A multi-angular extrusion process for fine-grain magnesium alloy plate

The precise forming process with fine-grain strengthening method of magnesium alloy is a common technical problem that needs to be urgently addressed for lightweight application. In this paper, a multi-angular extrusion process integrating severe plastic deformation (SPD) technique and hot forming process was proposed to manufacture the fine-grain plate of AZ80 magnesium alloy. Shear deformation path was introduced via the variable section and secondary angle of mold cavity. The unified internal state variable (ISV) based finite element (FE) model was established to simulate the multi-angular extrusion process. The interaction of viscoplastic flow and microstructure evolution was embedded into the user defined subroutine of DEFORM-3D software. The inhomogeneous strain distribution and microstructure characteristics during the extrusion process were investigated.

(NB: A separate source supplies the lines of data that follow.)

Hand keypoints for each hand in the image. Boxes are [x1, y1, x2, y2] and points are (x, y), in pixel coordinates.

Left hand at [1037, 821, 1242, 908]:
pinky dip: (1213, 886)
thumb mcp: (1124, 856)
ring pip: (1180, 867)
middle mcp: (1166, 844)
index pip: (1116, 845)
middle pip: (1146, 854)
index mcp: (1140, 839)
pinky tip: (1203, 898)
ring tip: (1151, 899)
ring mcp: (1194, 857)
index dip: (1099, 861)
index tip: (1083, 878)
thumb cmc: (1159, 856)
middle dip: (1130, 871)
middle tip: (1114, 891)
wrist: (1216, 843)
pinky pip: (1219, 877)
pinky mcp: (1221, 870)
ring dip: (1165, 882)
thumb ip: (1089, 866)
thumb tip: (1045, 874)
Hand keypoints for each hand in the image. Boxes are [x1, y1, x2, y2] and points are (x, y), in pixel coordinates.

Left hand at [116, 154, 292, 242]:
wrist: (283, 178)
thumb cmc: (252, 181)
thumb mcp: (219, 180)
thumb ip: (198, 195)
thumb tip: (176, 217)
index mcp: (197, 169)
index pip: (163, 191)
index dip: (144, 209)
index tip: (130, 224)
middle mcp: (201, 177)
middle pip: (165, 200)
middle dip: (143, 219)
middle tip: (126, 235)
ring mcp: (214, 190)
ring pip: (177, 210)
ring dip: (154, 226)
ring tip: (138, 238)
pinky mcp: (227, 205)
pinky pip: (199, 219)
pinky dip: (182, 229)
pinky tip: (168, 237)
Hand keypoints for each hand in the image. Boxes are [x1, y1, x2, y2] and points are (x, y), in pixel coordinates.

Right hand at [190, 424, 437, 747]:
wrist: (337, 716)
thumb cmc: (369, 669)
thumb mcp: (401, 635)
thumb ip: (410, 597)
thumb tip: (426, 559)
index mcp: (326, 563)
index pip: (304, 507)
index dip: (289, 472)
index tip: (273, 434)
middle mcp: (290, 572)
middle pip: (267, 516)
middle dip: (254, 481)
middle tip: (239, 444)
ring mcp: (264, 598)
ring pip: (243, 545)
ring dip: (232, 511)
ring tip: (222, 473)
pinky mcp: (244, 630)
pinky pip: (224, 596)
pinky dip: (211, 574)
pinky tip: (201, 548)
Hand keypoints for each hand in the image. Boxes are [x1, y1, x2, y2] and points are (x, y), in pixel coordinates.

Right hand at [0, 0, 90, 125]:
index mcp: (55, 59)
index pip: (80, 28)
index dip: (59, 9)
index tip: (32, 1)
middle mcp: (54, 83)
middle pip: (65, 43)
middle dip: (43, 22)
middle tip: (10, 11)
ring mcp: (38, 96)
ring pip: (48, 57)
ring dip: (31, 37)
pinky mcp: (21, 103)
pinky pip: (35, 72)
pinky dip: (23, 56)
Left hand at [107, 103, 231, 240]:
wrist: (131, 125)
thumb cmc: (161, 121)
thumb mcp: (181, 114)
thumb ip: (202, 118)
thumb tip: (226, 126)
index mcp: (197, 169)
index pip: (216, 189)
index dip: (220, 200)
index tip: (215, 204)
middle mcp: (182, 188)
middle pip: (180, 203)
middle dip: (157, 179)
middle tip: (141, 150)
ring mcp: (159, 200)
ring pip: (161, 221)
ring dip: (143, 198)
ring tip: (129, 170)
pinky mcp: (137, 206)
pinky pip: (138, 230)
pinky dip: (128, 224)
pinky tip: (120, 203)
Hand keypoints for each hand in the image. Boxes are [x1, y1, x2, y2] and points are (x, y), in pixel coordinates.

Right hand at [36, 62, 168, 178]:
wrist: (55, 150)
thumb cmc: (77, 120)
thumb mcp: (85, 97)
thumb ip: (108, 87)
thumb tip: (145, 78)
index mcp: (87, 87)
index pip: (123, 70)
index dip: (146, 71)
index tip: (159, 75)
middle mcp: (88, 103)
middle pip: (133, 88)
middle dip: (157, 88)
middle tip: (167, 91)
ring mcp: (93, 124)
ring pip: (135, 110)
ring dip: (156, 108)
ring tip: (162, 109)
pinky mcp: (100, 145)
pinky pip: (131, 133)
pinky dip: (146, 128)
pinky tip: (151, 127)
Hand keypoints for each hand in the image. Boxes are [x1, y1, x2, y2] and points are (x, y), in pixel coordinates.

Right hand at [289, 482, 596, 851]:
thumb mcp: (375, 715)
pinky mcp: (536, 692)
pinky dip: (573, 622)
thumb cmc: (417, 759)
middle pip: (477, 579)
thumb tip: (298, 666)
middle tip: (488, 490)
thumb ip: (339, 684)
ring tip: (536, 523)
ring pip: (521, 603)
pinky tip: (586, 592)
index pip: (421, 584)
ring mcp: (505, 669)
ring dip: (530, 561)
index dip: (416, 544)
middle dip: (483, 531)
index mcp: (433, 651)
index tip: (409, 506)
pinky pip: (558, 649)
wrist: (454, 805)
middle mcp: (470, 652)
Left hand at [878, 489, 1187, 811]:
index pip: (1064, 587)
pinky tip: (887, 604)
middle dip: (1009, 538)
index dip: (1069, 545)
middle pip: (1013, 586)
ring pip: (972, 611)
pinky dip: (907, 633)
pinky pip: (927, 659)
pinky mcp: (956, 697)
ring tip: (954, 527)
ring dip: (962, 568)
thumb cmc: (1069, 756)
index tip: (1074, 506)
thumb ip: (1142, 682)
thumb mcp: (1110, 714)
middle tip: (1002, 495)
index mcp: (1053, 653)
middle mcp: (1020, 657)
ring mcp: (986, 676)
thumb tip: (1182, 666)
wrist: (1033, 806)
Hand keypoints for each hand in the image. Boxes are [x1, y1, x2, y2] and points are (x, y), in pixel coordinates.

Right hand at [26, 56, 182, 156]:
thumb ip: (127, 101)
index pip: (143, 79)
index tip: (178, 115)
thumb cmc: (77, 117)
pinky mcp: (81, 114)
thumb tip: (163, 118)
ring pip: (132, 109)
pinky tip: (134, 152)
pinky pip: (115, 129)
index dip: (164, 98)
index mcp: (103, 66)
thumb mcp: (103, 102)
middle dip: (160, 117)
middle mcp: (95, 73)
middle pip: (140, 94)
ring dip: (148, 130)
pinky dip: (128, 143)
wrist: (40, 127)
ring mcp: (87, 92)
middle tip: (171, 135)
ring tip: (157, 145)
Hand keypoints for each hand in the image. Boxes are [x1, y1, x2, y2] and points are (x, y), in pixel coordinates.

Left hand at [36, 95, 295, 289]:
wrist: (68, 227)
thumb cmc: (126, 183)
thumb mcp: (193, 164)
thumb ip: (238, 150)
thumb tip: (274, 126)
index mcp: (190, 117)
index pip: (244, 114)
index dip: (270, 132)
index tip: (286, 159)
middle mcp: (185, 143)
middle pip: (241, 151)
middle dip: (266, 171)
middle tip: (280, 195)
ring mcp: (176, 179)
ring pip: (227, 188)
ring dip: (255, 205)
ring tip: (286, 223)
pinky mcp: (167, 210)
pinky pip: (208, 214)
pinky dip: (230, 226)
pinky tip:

The improvement of fine-grain homogeneity via the two-pass angular shear deformation was revealed. A fine-grain magnesium alloy plate with good forming performance and average grain size of 9 mu m was manufactured. The yield strength is increased to 259 MPa by 23.3 %, ultimate tensile strength is increased to 338 MPa by 27.5 %, and elongation is increased to 12.9 % by 122.4 %. The developed multi-angular extrusion process can be applied to the integrated manufacturing of shape and performance of fine-grain Mg components.